Doch Sorahans Laune kann das nicht nachhaltig trüben. Es ist eine Heiterkeit, für die es einen triftigen Grund gibt. Denn die Ziffern, die der grauhaarige Manager den anwesenden Journalisten und Analysten präsentiert, stehen im krassen Kontrast zu der ungemütlichen Witterung dort draußen.

Hoch, höher, Ryanair: Nach einem starken Sommergeschäft blicken die Iren trotz Umsatzeinbrüchen wegen der Anschläge in Ägypten und in Paris weiter zuversichtlich nach vorne. Im laufenden Geschäftsjahr bis Ende März soll der Überschuss dennoch das obere Ende der Spanne von 1,175 bis 1,225 Milliarden Euro erreichen, wie Sorahan in London bekräftigte. Zugleich soll ein neues Aktienrückkaufprogramm über 800 Millionen Euro die Investoren locken. Für das Geschäftsjahr bis Ende März rechnet Ryanair nun mit noch mehr Fluggästen als zuletzt – und mit noch stärker fallenden Ticketpreisen.

Denn die Iren forcieren den Preiskampf am Himmel von Europa weiter. Im dritten Quartal seien die Ticketpreise bereits um ein Prozent auf durchschnittlich 40 Euro gefallen, betonte der Ryanair-Finanzchef. Und es soll noch billiger werden: Er rechne damit, dass die Flugtickets von Januar bis März im Schnitt nunmehr um sechs Prozent günstiger würden, sagte Sorahan.

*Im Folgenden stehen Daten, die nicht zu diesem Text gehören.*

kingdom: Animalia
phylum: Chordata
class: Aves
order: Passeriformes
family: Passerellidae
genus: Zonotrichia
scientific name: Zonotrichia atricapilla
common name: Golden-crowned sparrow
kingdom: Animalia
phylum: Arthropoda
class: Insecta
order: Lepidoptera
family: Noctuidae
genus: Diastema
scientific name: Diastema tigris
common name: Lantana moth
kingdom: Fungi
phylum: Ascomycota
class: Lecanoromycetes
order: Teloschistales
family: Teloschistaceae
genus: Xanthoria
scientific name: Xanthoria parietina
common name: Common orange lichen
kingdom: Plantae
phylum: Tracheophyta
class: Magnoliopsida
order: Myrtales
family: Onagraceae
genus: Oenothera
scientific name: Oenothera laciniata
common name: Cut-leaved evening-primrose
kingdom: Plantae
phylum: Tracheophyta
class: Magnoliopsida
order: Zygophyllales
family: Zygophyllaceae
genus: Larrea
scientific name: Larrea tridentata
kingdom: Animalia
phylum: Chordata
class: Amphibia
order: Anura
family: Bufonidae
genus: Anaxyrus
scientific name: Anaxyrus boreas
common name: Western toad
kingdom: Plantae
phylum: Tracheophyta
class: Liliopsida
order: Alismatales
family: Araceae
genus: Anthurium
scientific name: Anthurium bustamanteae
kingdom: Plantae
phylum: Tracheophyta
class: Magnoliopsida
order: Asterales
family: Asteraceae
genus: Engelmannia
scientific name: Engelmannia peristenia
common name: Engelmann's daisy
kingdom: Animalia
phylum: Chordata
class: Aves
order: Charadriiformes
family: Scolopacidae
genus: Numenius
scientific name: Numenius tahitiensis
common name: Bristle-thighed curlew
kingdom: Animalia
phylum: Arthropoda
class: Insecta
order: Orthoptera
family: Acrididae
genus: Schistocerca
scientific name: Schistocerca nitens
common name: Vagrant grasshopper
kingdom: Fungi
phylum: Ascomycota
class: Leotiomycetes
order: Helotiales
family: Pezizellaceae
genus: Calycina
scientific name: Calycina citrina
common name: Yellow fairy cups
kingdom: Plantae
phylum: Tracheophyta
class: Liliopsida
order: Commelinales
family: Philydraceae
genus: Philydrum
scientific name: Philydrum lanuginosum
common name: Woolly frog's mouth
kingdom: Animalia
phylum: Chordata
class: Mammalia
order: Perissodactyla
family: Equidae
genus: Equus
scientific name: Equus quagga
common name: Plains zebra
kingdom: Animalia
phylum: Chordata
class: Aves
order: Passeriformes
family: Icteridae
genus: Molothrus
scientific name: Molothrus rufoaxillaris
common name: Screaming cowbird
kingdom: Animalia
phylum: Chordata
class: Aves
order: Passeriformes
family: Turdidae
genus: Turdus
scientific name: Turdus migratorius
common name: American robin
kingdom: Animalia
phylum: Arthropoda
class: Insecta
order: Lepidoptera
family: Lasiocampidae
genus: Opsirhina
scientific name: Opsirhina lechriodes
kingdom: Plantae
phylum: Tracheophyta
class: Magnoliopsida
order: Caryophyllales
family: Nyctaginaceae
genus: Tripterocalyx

Ryanair dreht damit die Preisschraube noch tiefer als bisher geplant: Zuvor hatten die Iren bereits einen Preisrückgang von vier Prozent in Aussicht gestellt. Die Analysten von Bank of America Merrill Lynch warnten bereits in einer Studie, der europäische Luftverkehrssektor stehe vor einer neuen Ära der Preiskriege. Doch tiefe Spuren in den Geschäftszahlen der Iren hinterlässt der Verfall der Ticketpreise nicht – was vor allem dem billigen Öl zu verdanken ist.

Allein im wichtigen Herbstquartal bis Ende Dezember sprang der Nettogewinn von Europas größte Billigflug-Airline auf 102,7 Millionen Euro – das war mehr als doppelt so viel wie im Vorjahreszeitraum. Der Konzernumsatz kletterte um 17 Prozent auf 1,33 Milliarden Euro.